After an investigation into the August 4, 2012 incident that resulted in Stolarik's arrest, the Bronx County District Attorney's Office moved to dismiss the criminal complaint against Stolarik, and presented evidence against defendant to the Grand Jury.1 Based upon the testimony of Stolarik and others regarding the August 4, 2012 incident that contradicted defendant's statements in the criminal complaint against Stolarik, as well evidence that Stolarik's camera did not have a built-in flash setting and that Stolarik was not in possession of an external flash attachment when arrested, the Grand Jury voted a true bill against defendant containing the above-stated charges.
After inspecting the Grand Jury minutes, the Court finds, with the exception of Counts 3 and 4 charging tampering with public records to which the People consent to dismissal, that the evidence before the Grand Jury was legally sufficient in all respects to establish each count and that the instructions to the Grand Jury were proper. With respect to defendant's specific claims regarding each of the counts, for the following reasons, the Court finds that each claim is meritless.
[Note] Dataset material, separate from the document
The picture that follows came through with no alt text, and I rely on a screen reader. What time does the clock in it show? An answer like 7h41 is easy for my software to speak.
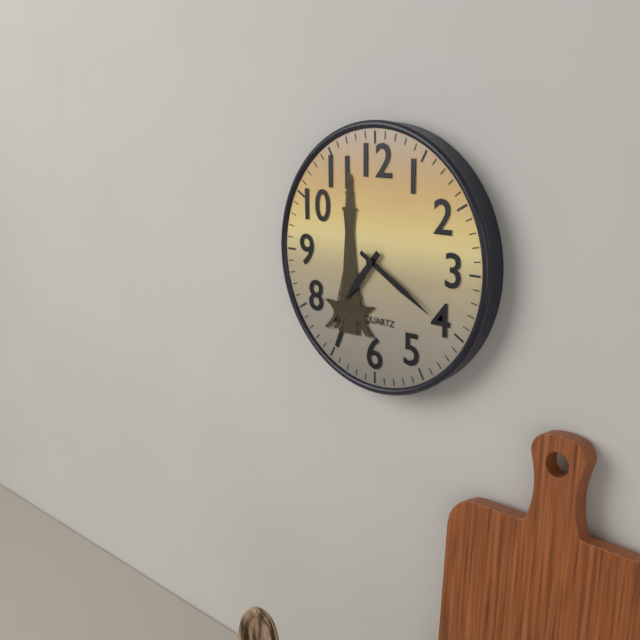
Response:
7h20
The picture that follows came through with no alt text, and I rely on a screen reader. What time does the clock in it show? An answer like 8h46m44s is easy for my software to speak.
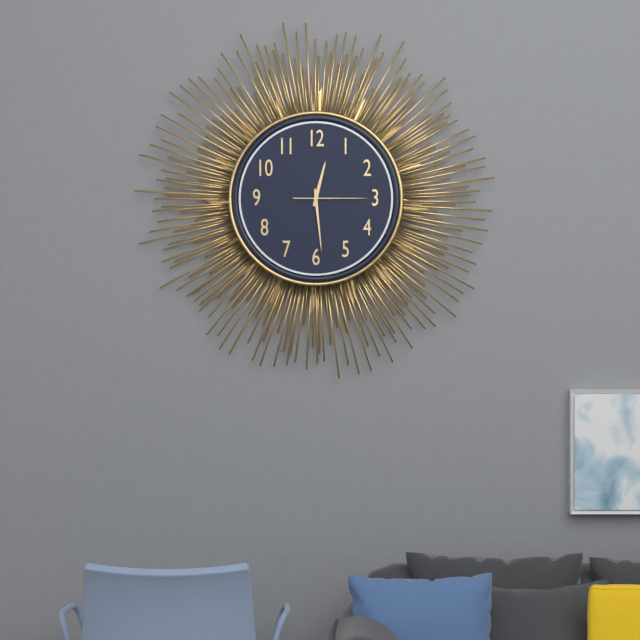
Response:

Initially, defendant moves to dismiss Counts 1–7 of the indictment on the ground that the form notice method of verification used to verify the criminal complaint against Stolarik limits the instant prosecution exclusively to the eighth count of the indictment, which charges defendant with the Class A misdemeanor of making a punishable false written statement (P.L. § 210.45).2 This claim is unavailing. C.P.L. § 100.30 simply sets forth the five different ways in which an accusatory instrument may be verified. See Peter Preiser, Practice Commentaries, McKinney's Cons.Laws of NY, Book 11A, CPL § 100.30. The purpose of the requirement that a criminal complaint be verified is to assure a measure of reliability regarding the contents of the complaint by alerting a deponent that he has a duty to make truthful statements and to provide notice that he faces potential criminal liability if he fails to do so. See Matter of Neftali D., 85 N.Y.2d 631, 635–6 (1995). Specifically, with respect to the form notice method of verification, the purpose of this provision is twofold: 1) to provide a convenient method of assuring the truthfulness of documents without resort to the often cumbersome procedure of requiring an oath, and 2) to alert the signer of the statement to the real and significant possibility of criminal prosecution should the information be proven to be false. See People v. Sullivan, 56 N.Y.2d 378, 383 (1982), citing Governor's Memorandum, N.Y. Legis. Ann.1964, p. 517. The proposition posited by defendant, that by utilizing the form notice method of verification the prosecution is somehow limited to charging defendant solely with making a punishable false written statement (the provision expressly cited in the verification) and that defendant cannot be charged with additional crimes based upon any such false statements, is unsupported by either the language of the statute, the purpose of the statute, or the caselaw regarding the statute.3 Simply put, the mere fact that the complaint was verified utilizing the form notice method is of no moment with respect to the panoply of charges that could be brought against defendant.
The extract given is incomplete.